Pathways in biosynthesis of eicosanoids from arachidonic acid: there are parallel paths from EPA & DGLA.

There are multiple subfamilies of eicosanoids, including most prominently the prostaglandins, thromboxanes, leukotrienes, lipoxins, resolvins, and eoxins. For each subfamily, there is the potential to have at least 4 separate series of metabolites, two series derived from ω-6 PUFAs (arachidonic and dihomo-gamma-linolenic acids), one series derived from the ω-3 PUFA (eicosapentaenoic acid), and one series derived from the ω-9 PUFA (mead acid).

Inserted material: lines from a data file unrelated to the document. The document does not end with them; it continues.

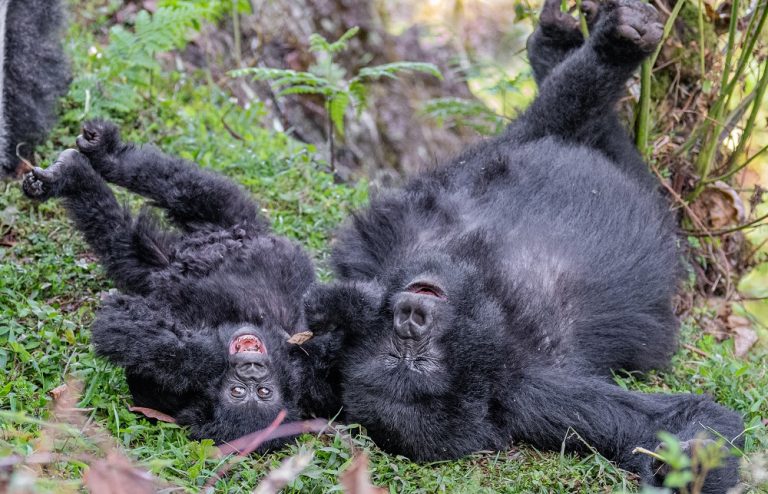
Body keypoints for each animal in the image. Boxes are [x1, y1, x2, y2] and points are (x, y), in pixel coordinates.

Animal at [23, 121, 340, 446]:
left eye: (258, 392)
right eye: (246, 390)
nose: (252, 372)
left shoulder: (163, 393)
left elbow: (126, 329)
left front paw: (207, 356)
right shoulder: (316, 361)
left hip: (172, 257)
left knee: (124, 239)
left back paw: (76, 175)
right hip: (238, 225)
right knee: (189, 189)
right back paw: (105, 152)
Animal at [306, 0, 744, 490]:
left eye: (415, 353)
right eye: (399, 356)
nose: (410, 321)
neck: (490, 309)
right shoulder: (541, 394)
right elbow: (678, 417)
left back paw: (558, 47)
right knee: (562, 122)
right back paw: (602, 52)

This subfamily distinction is important. Mammals, including humans, are unable to convert ω-6 into ω-3 PUFA. In consequence, tissue levels of the ω-6 and ω-3 PUFAs and their corresponding eicosanoid metabolites link directly to the amount of dietary ω-6 versus ω-3 PUFAs consumed.[1] Since certain of the ω-6 and ω-3 PUFA series of metabolites have almost diametrically opposing physiological and pathological activities, it has often been suggested that the deleterious consequences associated with the consumption of ω-6 PUFA-rich diets reflects excessive production and activities of ω-6 PUFA-derived eicosanoids, while the beneficial effects associated with the consumption of ω-3 PUFA-rich diets reflect the excessive production and activities of ω-3 PUFA-derived eicosanoids.[2][3][4][5] In this view, the opposing effects of ω-6 PUFA-derived and ω-3 PUFA-derived eicosanoids on key target cells underlie the detrimental and beneficial effects of ω-6 and ω-3 PUFA-rich diets on inflammation and allergy reactions, atherosclerosis, hypertension, cancer growth, and a host of other processes.